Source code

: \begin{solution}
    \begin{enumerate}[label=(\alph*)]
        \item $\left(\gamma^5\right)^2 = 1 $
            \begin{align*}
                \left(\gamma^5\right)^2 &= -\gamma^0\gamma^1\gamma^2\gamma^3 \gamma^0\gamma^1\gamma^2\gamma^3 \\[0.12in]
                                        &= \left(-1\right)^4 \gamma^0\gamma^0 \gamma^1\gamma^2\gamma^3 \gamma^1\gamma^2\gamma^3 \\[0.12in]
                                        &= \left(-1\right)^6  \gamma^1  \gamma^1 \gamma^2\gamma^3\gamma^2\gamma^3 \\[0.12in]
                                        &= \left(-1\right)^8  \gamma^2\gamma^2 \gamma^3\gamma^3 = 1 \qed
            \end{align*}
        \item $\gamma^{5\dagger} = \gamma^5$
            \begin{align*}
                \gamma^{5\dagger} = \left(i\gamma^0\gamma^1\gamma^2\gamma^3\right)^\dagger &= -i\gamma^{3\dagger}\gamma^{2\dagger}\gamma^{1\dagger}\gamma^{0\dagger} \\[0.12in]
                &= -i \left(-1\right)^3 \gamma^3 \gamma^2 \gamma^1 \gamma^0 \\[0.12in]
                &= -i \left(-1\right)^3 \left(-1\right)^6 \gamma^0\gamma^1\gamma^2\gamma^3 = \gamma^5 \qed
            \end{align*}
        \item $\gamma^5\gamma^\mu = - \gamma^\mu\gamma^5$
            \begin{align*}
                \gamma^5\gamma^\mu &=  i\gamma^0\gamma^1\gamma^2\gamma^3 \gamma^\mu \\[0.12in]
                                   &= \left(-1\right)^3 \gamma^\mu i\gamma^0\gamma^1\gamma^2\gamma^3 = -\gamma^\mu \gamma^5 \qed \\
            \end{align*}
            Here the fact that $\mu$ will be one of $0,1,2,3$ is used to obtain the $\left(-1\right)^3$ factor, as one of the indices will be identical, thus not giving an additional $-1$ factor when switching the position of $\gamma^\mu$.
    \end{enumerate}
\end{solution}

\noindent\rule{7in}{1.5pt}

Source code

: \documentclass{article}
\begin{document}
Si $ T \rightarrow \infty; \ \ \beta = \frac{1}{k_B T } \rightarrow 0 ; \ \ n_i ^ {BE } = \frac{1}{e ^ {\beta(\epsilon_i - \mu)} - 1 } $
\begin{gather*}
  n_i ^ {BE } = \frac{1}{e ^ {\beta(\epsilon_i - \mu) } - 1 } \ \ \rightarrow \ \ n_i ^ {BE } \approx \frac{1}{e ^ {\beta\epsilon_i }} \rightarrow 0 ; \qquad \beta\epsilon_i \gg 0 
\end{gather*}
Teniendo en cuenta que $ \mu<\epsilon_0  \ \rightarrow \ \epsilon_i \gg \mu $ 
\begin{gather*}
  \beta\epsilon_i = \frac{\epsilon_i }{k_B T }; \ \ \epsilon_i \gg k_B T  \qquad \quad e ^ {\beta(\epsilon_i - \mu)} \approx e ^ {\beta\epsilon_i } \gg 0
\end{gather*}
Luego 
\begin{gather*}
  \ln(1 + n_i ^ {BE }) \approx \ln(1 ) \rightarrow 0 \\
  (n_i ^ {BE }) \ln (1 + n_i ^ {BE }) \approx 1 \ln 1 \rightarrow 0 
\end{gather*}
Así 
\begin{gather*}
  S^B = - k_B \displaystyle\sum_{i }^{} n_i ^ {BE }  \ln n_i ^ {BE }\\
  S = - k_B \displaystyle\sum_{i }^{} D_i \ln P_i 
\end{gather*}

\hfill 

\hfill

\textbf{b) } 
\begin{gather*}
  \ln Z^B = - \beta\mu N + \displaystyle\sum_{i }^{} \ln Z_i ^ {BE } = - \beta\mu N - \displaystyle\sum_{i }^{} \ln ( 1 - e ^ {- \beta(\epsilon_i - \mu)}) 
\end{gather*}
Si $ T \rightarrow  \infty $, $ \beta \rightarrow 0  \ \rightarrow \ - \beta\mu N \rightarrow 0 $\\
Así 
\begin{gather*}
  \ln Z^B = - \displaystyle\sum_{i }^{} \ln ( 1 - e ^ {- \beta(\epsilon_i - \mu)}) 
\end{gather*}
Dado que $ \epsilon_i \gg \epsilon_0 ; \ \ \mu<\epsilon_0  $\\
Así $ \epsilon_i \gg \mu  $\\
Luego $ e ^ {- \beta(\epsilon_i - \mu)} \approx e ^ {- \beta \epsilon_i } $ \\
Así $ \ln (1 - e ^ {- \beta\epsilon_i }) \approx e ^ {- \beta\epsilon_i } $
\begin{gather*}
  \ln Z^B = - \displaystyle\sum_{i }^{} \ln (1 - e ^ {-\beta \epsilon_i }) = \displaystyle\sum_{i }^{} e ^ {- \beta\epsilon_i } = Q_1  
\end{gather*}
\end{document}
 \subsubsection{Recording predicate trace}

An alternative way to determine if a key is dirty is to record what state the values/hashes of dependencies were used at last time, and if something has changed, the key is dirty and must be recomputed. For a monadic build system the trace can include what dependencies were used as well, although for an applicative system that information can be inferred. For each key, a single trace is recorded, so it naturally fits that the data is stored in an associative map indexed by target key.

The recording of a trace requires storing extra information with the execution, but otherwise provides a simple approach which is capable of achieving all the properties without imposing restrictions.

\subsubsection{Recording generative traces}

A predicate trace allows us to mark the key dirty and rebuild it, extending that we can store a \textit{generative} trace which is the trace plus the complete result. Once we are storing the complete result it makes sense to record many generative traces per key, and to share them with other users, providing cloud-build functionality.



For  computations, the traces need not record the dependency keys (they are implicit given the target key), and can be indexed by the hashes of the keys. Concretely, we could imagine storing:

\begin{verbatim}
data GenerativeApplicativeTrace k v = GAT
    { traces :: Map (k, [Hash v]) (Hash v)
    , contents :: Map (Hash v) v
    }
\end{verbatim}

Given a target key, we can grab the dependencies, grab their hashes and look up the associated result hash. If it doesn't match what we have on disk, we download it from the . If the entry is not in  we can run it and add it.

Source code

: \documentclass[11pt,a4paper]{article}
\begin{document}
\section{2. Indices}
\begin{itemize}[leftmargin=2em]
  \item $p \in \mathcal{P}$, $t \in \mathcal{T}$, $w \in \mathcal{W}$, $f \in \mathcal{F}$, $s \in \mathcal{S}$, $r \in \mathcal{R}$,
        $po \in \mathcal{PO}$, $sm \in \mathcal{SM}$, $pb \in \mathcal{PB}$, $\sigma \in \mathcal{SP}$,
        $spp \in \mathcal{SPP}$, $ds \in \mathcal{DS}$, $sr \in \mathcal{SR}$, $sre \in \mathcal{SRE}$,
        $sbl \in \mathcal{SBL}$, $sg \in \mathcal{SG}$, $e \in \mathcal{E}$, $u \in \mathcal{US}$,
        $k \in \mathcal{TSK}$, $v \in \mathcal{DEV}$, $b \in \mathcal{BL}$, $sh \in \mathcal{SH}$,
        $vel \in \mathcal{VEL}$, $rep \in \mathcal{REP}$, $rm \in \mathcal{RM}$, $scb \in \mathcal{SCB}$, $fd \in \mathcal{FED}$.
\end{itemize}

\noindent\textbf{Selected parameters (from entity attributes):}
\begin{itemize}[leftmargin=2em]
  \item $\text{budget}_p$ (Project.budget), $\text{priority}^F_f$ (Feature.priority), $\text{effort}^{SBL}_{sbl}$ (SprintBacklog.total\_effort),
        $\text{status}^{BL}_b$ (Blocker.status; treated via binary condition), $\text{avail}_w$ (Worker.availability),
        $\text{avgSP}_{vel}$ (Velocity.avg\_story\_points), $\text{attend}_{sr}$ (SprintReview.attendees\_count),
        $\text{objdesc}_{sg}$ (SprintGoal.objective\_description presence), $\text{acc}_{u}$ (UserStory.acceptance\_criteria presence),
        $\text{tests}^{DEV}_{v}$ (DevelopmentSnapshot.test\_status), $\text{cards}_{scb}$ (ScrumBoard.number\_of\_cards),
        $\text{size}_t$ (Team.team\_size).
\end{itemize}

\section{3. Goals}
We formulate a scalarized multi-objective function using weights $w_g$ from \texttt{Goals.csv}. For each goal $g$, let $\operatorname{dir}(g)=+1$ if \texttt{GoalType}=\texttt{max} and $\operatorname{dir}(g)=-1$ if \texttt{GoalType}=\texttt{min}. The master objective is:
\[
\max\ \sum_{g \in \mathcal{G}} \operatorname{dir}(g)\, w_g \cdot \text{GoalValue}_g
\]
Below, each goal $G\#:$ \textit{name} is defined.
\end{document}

REQUIRED ACTION:
Return all lines from the entries that contain the string "dirty".

TASK RESULT:
An alternative way to determine if a key is dirty is to record what state the values/hashes of dependencies were used at last time, and if something has changed, the key is dirty and must be recomputed. For a monadic build system the trace can include what dependencies were used as well, although for an applicative system that information can be inferred. For each key, a single trace is recorded, so it naturally fits that the data is stored in an associative map indexed by target key.
A predicate trace allows us to mark the key dirty and rebuild it, extending that we can store a \textit{generative} trace which is the trace plus the complete result. Once we are storing the complete result it makes sense to record many generative traces per key, and to share them with other users, providing cloud-build functionality.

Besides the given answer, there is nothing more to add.